The Ancillary trilogy is, at some level, network space opera, about synchronization, replication, latency and packet corruption. The empire exists because it successfully replicates itself over distance and time. And then it stops: packet loss and fragmentation.

XIV.3 When the way prevails in a system

子曰,邦有道,危言,危行。邦无道,危行,孙言。 ‘ — 论语,十四:三

The Master said, ‘When the Way prevails in the state, speak and act with perilous high-mindedness; when the Way does not prevail, act with perilous high-mindedness but speak with self-effacing diffidence.’ — Analects XIV.3 (Lau)

Confucius expresses not only a prudent guideline for ethical public service, but a principle for designing robust systems across diverse interfaces. Consider The Way prevailing in a trustable system: one you control, or one well established, open and of high quality. In these circumstances it is possible and desirable to do strict validation on subtly incorrect inputs, and to raise exceptions internally without fear of further system failure.

A bureaucracy is an information processing system of communicating agents. At the external endpoints of this system it can, through interfaces, have physical and social effects. Likewise, software is a bureaucracy of automatons. This is especially evident when the software system is decomposed into independently processing agents, as in concurrent or distributed systems. External effects depend on the system: a state may build a road, or put a man in jail; software may fly a plane, or a missile.

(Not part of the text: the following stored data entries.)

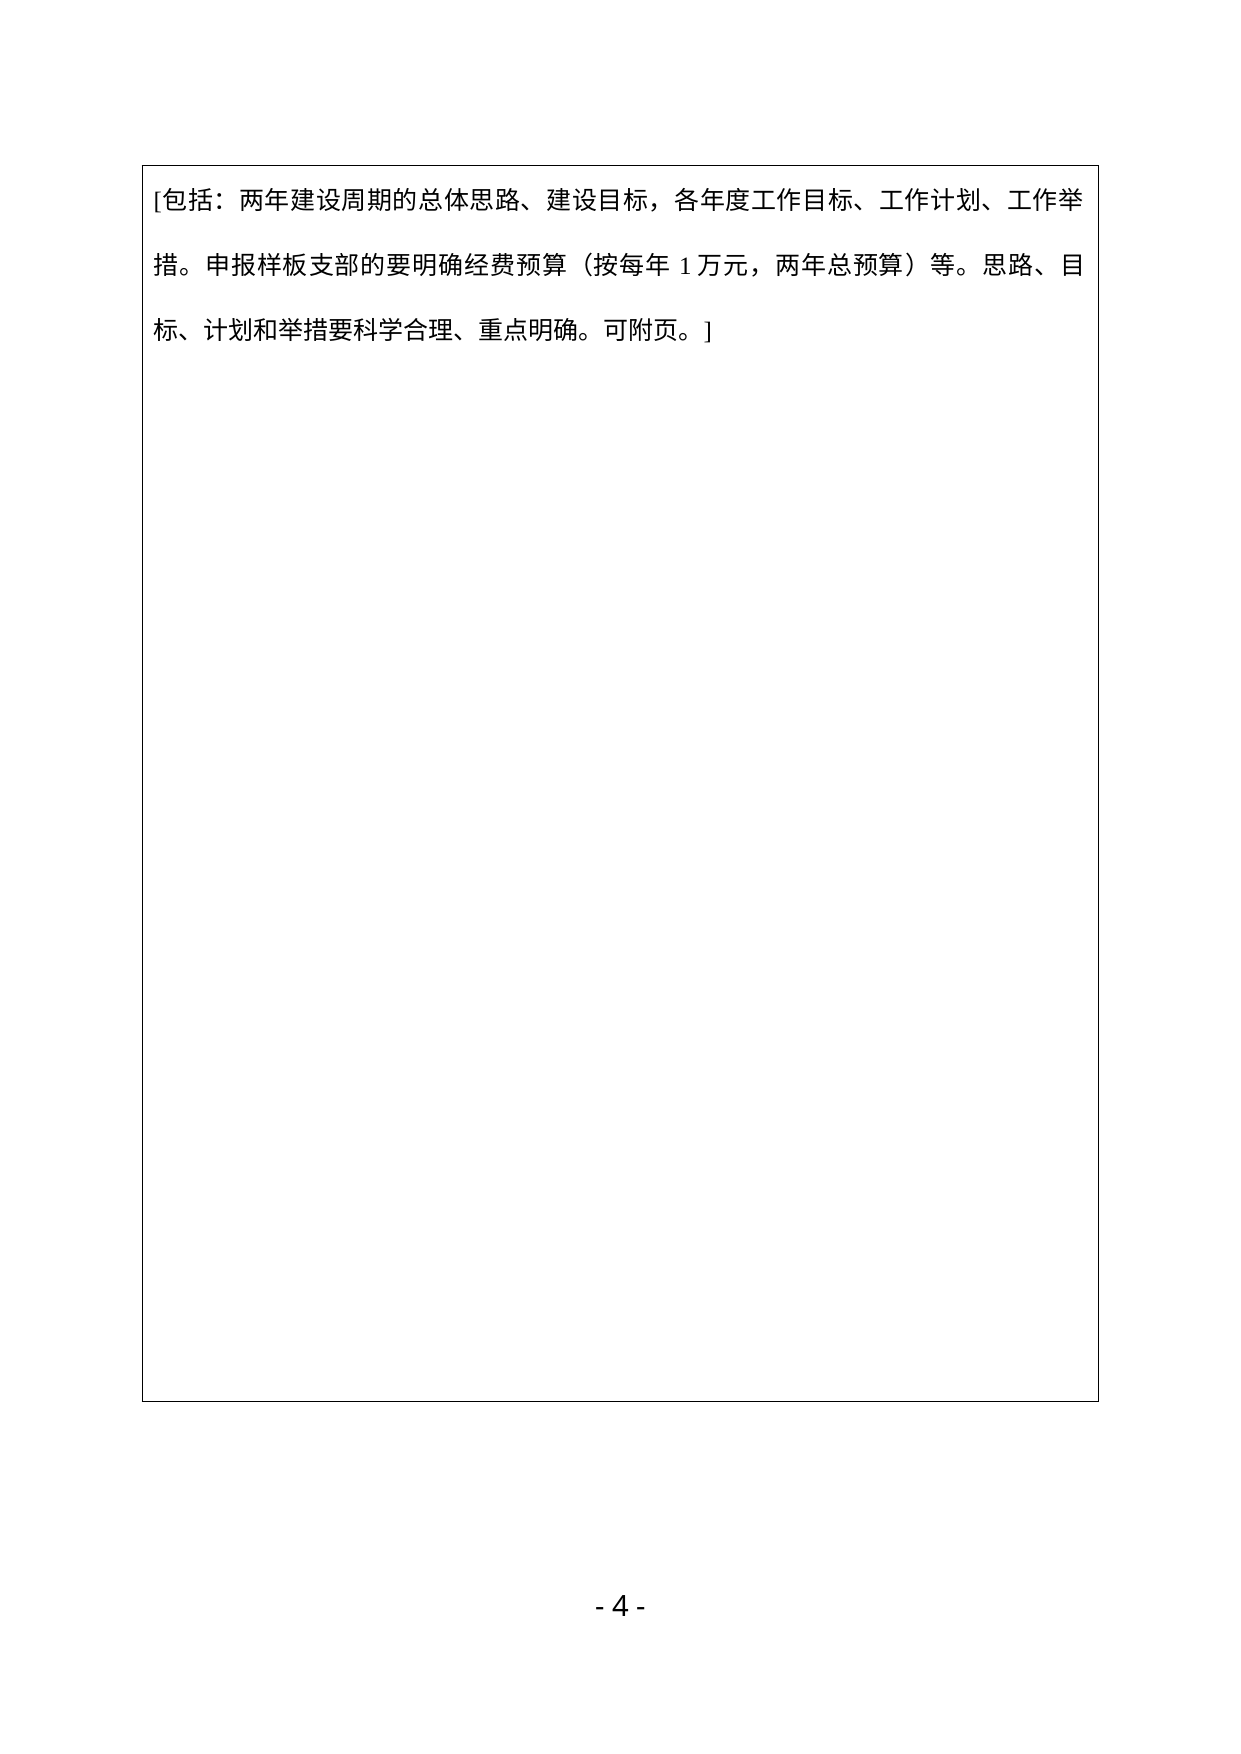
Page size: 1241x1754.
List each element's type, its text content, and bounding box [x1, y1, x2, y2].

table_header [包括：两年建设周期的总体思路、建设目标，各年度工作目标、工作计划、工作举措。申报样板支部的要明确经费预算（按每年1万元，两年总预算）等。思路、目标、计划和举措要科学合理、重点明确。可附页。] [143, 166, 1098, 1401]
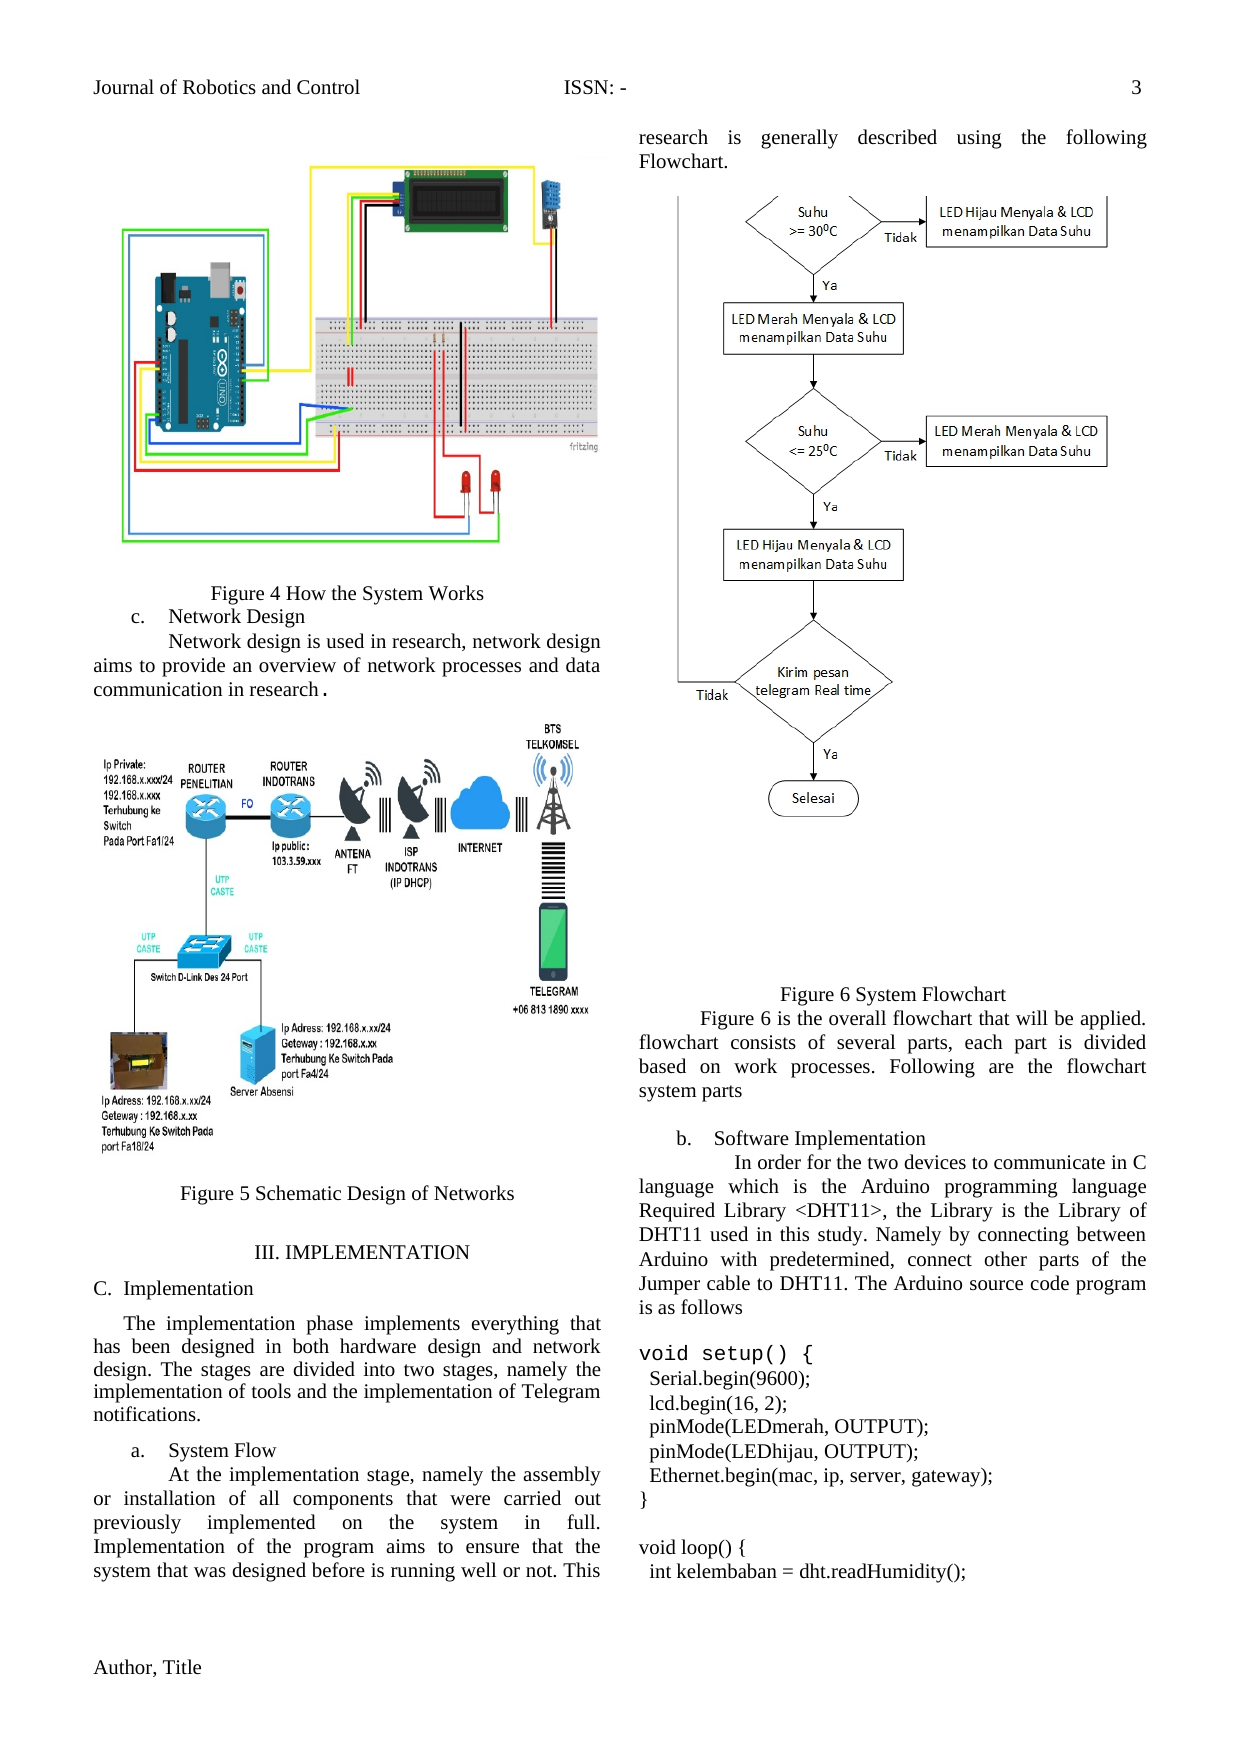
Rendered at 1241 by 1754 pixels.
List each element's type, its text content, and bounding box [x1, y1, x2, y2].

text Figure 4 How the System Works [93, 581, 601, 604]
text pinMode(LEDmerah, OUTPUT); [639, 1414, 1147, 1438]
picture [93, 702, 605, 1169]
text Network design is used in research, network design aims to provide an overview of network processes and data communication in research. [93, 628, 601, 702]
text At the implementation stage, namely the assembly or installation of all components that were carried out previously implemented on the system in full. Implementation of the program aims to ensure that the system that was designed before is running well or not. This research is generally described using the following Flowchart. [639, 125, 1147, 173]
text int kelembaban = dht.readHumidity(); [639, 1559, 1147, 1583]
list III. IMPLEMENTATION [123, 1241, 601, 1264]
list System Flow [131, 1439, 601, 1462]
picture [677, 196, 1109, 817]
text At the implementation stage, namely the assembly or installation of all components that were carried out previously implemented on the system in full. Implementation of the program aims to ensure that the system that was designed before is running well or not. This research is generally described using the following Flowchart. [93, 1462, 601, 1582]
text void loop() { [639, 1535, 1147, 1559]
text lcd.begin(16, 2); [639, 1390, 1147, 1414]
list Software Implementation [676, 1126, 1147, 1150]
text Figure 5 Schematic Design of Networks [93, 1181, 601, 1205]
text In order for the two devices to communicate in C language which is the Arduino programming language Required Library <DHT11>, the Library is the Library of DHT11 used in this study. Namely by connecting between Arduino with predetermined, connect other parts of the Jumper cable to DHT11. The Arduino source code program is as follows [639, 1150, 1147, 1319]
text } [639, 1487, 1147, 1511]
list Implementation [93, 1277, 601, 1299]
text Figure 6 is the overall flowchart that will be applied. flowchart consists of several parts, each part is divided based on work processes. Following are the flowchart system parts [639, 1006, 1147, 1102]
list Network Design [131, 604, 601, 628]
picture [93, 125, 621, 581]
text pinMode(LEDhijau, OUTPUT); [639, 1438, 1147, 1463]
text Ethernet.begin(mac, ip, server, gateway); [639, 1463, 1147, 1487]
text void setup() { [639, 1343, 1147, 1366]
text Serial.begin(9600); [639, 1366, 1147, 1390]
text Figure 6 System Flowchart [639, 982, 1147, 1006]
list The implementation phase implements everything that has been designed in both hardware design and network design. The stages are divided into two stages, namely the implementation of tools and the implementation of Telegram notifications. [93, 1312, 601, 1426]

Such decoupled or distributed systems then have non-trivial needs for design of the communication protocol itself. This manifests, in traditional bureaucracy, as paper forms. Paper (or equivalent) is now seen as a technological pre-requisite for centralized state formation across larger geographic and demographic scales because it is an enabler for efficient central bureaucracy (eg Whitmore chapter on Dai Viet). In the time of Confucius the state ran on more unwieldy scrolls, but the problems of information flow in the state system are shared.

Facing similar problems of information design, Confucius gives similar advice to Jon Postel:

TCP implementations should follow a general principle of robustness: be conservative in what you do, be liberal in what you accept from others. RFC 761

Postel is perhaps more forgiving than Confucius, here. If a program must deal with badly formed inputs, The Way does not prevail in the system. If it tries too hard to be liberal in it’s interpretation of inputs, rather than logging an error, rejecting or ignoring the input, it is more prone to subversion. One could say the system does not act with perilous high-mindedness in maintaining its internal state.

The langsec group have a variation on the principle which bears even greater similarity: “Be definite about what you accept”. Log an error if you can, they might have added; else speak with self-effacing diffidence.